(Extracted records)
· · · · ·

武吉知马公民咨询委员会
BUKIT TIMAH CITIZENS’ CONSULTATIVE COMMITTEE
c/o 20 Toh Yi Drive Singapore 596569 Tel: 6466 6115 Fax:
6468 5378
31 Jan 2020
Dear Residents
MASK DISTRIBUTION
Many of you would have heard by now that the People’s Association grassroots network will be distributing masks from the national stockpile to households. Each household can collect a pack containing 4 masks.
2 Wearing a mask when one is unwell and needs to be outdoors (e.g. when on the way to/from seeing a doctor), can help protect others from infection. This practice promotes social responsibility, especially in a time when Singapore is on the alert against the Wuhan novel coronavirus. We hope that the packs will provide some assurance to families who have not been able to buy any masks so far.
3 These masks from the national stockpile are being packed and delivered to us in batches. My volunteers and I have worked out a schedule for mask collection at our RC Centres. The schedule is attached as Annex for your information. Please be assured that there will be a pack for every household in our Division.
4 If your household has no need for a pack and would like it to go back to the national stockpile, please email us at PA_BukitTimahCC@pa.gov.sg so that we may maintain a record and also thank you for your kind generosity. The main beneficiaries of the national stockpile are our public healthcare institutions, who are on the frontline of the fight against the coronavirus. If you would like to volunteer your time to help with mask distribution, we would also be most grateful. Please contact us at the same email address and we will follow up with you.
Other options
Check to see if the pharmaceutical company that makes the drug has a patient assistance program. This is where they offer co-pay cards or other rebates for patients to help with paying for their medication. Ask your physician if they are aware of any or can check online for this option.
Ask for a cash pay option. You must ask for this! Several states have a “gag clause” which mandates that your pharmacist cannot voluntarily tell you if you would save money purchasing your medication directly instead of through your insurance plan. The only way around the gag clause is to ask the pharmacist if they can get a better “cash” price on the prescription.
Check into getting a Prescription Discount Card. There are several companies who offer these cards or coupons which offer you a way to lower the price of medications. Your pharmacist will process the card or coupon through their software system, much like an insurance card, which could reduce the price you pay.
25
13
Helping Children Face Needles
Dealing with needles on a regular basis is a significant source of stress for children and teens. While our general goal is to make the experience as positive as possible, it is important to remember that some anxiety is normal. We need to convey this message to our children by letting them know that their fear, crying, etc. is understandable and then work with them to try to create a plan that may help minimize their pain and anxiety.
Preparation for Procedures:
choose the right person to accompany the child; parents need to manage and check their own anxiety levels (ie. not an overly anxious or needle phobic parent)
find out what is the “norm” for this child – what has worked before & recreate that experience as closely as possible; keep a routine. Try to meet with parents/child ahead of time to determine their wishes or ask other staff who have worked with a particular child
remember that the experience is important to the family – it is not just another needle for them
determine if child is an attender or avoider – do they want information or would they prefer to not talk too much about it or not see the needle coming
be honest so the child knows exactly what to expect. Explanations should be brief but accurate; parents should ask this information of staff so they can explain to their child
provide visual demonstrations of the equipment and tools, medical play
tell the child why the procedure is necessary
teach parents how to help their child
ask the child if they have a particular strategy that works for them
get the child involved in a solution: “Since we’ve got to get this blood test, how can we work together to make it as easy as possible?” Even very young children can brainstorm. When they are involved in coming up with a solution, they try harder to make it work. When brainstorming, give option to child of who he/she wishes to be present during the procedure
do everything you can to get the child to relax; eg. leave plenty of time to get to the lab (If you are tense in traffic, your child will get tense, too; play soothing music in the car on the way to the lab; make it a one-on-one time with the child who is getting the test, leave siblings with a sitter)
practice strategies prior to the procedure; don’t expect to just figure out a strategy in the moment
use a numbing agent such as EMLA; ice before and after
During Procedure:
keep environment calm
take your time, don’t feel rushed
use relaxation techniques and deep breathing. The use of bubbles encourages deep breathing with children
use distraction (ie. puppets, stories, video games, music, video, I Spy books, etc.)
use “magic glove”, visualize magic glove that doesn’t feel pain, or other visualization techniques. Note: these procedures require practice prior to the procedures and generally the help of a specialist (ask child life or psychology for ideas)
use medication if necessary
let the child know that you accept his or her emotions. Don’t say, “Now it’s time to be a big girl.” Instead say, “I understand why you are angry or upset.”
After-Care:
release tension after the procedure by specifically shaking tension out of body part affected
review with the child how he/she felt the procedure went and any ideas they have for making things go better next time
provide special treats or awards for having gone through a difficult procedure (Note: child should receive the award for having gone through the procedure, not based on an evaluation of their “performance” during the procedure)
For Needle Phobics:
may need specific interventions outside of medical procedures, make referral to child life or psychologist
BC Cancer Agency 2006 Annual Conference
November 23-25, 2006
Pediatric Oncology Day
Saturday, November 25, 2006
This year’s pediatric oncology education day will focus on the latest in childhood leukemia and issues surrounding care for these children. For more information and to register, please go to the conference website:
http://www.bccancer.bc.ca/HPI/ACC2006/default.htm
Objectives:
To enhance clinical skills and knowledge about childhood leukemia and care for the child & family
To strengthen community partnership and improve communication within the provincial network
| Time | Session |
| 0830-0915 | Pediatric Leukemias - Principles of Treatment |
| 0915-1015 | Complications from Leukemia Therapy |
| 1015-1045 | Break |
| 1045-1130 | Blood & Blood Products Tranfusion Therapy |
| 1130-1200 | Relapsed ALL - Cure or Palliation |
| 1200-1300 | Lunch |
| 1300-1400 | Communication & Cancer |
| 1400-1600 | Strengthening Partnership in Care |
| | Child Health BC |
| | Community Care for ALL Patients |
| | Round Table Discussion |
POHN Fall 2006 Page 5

· · · · ·

What the task requires>
Above are the records; copy each line from them that includes the string "price".

Solved exercise>
Ask for a cash pay option. You must ask for this! Several states have a “gag clause” which mandates that your pharmacist cannot voluntarily tell you if you would save money purchasing your medication directly instead of through your insurance plan. The only way around the gag clause is to ask the pharmacist if they can get a better “cash” price on the prescription.
Check into getting a Prescription Discount Card. There are several companies who offer these cards or coupons which offer you a way to lower the price of medications. Your pharmacist will process the card or coupon through their software system, much like an insurance card, which could reduce the price you pay.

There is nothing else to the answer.